11 .- The live according to nature is an achievement that makes the human being through wisdom but has an intuitive basis and vital, are the principles that Mother Nature puts in us when we are born, the path of wisdom and happiness would go from this vital principle, species into an awareness of who we are, "In First, recognize that nature has instilled the love of ourselves and that the first wish has put in us is our own conservation. On this we of agreement, coming after becoming aware of who we are, so we can keep ourselves as we should be. "(IV, 10, 25)
12 .- It seems that we can say as a feature already present in ancient Stoicism that no man is a slave by nature. "But everything we have been talking moral nothing is so glorious and which extends more broadly than the union of men with men, the kind of society and community of interest and that love of mankind that originated at the time birth, as parents love their children and the whole family is united by the bonds of marriage and the lineage, is spread abroad, first by kinship, then affinities, then by friends, later by neighborly relations, and subsequently by citizens and those of friends and political allies, and, finally, by the union of all mankind. "(V, 23, 65)
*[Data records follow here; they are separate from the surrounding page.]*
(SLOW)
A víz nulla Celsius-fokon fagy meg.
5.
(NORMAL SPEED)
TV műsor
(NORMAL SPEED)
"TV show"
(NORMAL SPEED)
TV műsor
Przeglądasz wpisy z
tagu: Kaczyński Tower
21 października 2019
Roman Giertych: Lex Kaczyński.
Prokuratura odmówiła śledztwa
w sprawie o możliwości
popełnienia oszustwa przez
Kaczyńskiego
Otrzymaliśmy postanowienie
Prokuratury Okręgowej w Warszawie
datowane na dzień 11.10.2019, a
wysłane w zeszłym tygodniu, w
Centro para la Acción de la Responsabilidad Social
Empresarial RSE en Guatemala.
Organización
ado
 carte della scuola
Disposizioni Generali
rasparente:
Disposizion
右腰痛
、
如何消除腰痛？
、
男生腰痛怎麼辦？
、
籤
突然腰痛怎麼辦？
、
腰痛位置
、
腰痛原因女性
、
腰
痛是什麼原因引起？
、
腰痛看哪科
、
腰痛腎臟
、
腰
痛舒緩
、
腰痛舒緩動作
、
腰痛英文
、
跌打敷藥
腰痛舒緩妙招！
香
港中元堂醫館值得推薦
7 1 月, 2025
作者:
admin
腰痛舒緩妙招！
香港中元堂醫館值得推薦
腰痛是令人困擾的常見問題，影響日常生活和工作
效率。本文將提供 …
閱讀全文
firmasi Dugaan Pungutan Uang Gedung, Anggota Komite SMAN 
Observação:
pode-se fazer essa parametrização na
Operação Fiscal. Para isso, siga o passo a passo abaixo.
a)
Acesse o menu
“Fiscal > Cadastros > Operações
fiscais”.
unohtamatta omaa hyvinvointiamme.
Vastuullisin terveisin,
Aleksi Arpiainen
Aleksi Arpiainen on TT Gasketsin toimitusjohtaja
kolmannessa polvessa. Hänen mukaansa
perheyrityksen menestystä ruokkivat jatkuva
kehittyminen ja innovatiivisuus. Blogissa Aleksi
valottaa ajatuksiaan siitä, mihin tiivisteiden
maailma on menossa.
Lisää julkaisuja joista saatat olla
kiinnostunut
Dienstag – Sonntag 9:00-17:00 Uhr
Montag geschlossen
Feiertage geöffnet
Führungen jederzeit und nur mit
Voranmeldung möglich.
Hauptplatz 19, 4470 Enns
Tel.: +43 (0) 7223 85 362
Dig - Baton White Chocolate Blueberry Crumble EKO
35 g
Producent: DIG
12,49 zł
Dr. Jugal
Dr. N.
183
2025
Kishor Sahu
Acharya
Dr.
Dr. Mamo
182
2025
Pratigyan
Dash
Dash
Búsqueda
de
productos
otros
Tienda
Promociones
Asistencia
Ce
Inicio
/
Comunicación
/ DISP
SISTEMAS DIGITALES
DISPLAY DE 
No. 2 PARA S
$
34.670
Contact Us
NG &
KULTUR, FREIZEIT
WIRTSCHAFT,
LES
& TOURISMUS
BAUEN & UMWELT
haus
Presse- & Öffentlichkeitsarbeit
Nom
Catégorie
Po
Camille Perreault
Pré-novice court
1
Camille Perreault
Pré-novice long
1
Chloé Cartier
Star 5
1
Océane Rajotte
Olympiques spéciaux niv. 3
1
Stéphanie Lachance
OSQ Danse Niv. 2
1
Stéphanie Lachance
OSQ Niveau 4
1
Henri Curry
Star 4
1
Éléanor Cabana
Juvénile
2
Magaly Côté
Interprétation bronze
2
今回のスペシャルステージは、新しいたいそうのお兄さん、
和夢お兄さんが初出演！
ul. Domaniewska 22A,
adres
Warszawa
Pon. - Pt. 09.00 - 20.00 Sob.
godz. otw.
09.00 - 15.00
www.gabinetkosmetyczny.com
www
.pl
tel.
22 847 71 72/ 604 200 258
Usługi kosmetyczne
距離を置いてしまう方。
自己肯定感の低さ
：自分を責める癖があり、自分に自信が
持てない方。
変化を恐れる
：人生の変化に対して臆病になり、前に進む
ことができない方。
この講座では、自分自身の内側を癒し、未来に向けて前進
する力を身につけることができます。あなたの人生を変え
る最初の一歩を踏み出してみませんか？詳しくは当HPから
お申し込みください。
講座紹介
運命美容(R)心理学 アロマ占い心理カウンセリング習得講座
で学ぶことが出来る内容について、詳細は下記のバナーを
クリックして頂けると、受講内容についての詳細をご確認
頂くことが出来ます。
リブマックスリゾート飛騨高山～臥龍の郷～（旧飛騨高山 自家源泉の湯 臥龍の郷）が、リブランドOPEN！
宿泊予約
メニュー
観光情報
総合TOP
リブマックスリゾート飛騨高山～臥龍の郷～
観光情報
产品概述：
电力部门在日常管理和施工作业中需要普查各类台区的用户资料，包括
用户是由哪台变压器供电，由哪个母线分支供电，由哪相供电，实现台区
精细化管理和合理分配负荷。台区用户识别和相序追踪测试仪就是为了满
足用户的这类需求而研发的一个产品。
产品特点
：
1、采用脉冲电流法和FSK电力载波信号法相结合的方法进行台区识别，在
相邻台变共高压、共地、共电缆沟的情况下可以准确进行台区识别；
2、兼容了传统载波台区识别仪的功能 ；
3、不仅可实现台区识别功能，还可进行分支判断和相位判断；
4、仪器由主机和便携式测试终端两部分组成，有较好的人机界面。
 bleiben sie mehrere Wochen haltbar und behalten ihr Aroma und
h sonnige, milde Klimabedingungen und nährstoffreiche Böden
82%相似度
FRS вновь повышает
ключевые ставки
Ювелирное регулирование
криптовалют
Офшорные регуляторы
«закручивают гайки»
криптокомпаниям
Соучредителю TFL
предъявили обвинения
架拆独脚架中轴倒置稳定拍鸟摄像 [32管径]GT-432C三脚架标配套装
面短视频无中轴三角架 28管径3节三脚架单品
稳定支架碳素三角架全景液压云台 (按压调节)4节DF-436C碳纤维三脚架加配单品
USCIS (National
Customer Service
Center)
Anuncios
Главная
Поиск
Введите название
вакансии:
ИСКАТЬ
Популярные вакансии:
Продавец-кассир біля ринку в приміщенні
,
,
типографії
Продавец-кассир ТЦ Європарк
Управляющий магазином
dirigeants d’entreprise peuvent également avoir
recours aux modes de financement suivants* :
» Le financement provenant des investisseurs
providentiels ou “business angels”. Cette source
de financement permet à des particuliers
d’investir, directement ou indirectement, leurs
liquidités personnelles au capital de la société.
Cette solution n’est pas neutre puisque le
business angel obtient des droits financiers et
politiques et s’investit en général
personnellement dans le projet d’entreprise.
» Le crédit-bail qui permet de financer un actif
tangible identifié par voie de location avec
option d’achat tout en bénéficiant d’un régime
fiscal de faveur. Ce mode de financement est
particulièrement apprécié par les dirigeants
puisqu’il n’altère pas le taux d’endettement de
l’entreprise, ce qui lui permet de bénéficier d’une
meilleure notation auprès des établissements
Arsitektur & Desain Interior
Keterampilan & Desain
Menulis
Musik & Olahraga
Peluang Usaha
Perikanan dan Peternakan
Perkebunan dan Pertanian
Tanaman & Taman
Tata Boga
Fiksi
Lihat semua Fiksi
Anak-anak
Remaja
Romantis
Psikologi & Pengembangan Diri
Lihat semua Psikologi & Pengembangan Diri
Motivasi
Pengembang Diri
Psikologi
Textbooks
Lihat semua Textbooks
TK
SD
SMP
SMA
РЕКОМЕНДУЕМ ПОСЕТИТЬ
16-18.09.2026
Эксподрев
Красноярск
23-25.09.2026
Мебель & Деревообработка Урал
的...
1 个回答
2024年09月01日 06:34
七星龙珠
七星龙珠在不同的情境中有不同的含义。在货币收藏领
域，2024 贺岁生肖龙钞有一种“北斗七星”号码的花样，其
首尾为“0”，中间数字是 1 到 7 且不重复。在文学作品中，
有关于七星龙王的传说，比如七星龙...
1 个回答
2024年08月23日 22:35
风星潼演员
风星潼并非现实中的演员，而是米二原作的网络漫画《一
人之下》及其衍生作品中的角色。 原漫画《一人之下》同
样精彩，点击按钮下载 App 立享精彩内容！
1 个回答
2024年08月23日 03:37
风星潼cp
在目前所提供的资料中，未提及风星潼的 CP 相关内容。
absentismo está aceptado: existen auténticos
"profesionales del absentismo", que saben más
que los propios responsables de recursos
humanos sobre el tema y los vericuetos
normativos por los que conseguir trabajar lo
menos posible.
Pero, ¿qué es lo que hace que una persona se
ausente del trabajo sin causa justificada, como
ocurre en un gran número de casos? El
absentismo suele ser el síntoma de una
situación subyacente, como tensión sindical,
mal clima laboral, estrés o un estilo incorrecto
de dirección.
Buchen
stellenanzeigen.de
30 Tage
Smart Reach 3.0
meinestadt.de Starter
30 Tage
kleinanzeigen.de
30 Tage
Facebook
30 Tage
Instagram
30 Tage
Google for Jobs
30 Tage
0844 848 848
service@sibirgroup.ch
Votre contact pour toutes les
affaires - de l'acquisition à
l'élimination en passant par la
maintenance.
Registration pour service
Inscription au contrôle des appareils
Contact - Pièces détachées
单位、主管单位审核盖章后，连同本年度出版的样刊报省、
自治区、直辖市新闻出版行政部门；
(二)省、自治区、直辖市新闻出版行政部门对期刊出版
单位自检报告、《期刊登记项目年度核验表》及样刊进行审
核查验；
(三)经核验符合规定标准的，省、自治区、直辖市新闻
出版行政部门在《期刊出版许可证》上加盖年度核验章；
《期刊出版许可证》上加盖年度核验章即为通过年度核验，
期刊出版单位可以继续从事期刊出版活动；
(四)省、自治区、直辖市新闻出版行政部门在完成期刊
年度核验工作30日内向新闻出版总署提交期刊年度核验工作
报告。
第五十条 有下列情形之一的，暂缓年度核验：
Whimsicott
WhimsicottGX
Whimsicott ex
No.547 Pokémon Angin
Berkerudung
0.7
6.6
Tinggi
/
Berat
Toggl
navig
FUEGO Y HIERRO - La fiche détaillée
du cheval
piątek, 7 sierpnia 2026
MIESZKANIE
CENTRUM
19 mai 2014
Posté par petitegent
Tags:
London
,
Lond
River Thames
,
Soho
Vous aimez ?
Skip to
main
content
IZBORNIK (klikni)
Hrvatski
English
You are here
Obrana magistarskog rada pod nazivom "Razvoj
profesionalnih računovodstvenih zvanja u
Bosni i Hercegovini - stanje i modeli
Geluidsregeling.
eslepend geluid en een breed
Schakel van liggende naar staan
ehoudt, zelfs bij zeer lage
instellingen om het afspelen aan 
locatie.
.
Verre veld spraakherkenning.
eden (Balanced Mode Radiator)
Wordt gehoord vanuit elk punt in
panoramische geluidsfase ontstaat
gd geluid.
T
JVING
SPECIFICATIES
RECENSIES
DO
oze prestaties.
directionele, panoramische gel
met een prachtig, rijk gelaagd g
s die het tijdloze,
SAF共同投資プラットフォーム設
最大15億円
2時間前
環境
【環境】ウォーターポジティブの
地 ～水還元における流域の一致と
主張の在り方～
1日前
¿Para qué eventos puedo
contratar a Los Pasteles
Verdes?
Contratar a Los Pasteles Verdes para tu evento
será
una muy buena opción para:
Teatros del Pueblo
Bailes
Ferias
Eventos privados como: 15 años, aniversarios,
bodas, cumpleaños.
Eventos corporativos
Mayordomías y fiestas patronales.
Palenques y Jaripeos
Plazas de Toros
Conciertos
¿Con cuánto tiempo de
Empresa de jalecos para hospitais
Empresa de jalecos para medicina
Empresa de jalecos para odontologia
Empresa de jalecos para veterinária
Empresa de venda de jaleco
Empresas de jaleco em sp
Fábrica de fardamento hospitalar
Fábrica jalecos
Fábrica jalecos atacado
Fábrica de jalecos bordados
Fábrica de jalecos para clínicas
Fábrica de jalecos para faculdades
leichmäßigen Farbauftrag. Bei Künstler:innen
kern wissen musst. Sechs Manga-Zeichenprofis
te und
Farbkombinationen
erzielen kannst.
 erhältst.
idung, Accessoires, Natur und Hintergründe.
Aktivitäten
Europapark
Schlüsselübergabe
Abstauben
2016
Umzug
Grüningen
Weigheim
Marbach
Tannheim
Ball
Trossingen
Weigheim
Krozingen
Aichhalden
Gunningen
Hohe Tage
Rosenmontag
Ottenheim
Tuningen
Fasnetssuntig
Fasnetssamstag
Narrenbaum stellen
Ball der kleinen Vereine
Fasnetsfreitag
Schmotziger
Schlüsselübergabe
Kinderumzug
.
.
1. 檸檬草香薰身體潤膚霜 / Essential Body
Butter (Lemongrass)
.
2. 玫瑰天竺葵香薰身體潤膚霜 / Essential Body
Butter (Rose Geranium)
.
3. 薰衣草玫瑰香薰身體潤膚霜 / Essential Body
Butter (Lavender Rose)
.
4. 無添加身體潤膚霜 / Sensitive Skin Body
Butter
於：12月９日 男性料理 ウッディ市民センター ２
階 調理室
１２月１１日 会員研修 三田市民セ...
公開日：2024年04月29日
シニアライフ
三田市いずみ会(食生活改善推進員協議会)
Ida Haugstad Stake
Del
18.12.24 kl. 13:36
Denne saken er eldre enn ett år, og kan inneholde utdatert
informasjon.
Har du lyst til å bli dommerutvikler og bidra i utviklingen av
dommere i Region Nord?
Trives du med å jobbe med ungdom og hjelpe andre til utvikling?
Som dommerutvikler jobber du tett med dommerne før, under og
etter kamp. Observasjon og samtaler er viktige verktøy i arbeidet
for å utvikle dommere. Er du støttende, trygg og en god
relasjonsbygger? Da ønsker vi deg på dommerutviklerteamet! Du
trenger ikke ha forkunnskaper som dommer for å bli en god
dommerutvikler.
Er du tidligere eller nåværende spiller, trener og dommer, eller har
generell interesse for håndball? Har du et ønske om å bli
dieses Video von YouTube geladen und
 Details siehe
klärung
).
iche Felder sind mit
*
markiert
13 .- Joaquín Miranda says that this book of Cicero was used by French students as a textbook on stoicism, no wonder, Cicero's knowledge about it seem very broad, and not just the stoicism, but in the philosophical tradition inherited from Greece, the Stoics, but also peripatetic, platonic, skeptical ... a large river of thoughts, philosophies, which is central to the debate on the highest good. And that trend appears to us particularly lively, the differences are real and not invented, the match also, one and the other having to do with the ways of life, with the highest good, to virtue and happiness. And includes an entire effort to give meaning to human life, social life, a mighty effort by self-constituted in itself a tradition.
14 .- Books like this require us to fundamentally review the way we approach the know, if we focus "excessively" in the mind of an author we can lose sight of underground stream running through it, and "know" a lot but do not understand anything.
15 .- There is, I think, in the Stoics and Cicero, something I call a genetic theory of virtue, ie the transformation of that kind of conatus with we are born until a streamlined acceptance and achievement of virtue as adults. The
culminates when, as adults, we realize our nature and our plan adjusted to her life, "not without cause in children see that kind of spark of virtue to which I referred, to be lit with the reason of the philosopher, to follow, as a divine guidance, reach the ultimate goal of nature. [...] Have to penetrate, therefore, knowledge of nature and thoroughly examine what she calls, otherwise we can not know ourselves. [...] Now, get to know ourselves is to know the powers of our body and our soul, and keep that kind of life that's full enjoyment of these powers. "(V, 15, 41 - 16, 44).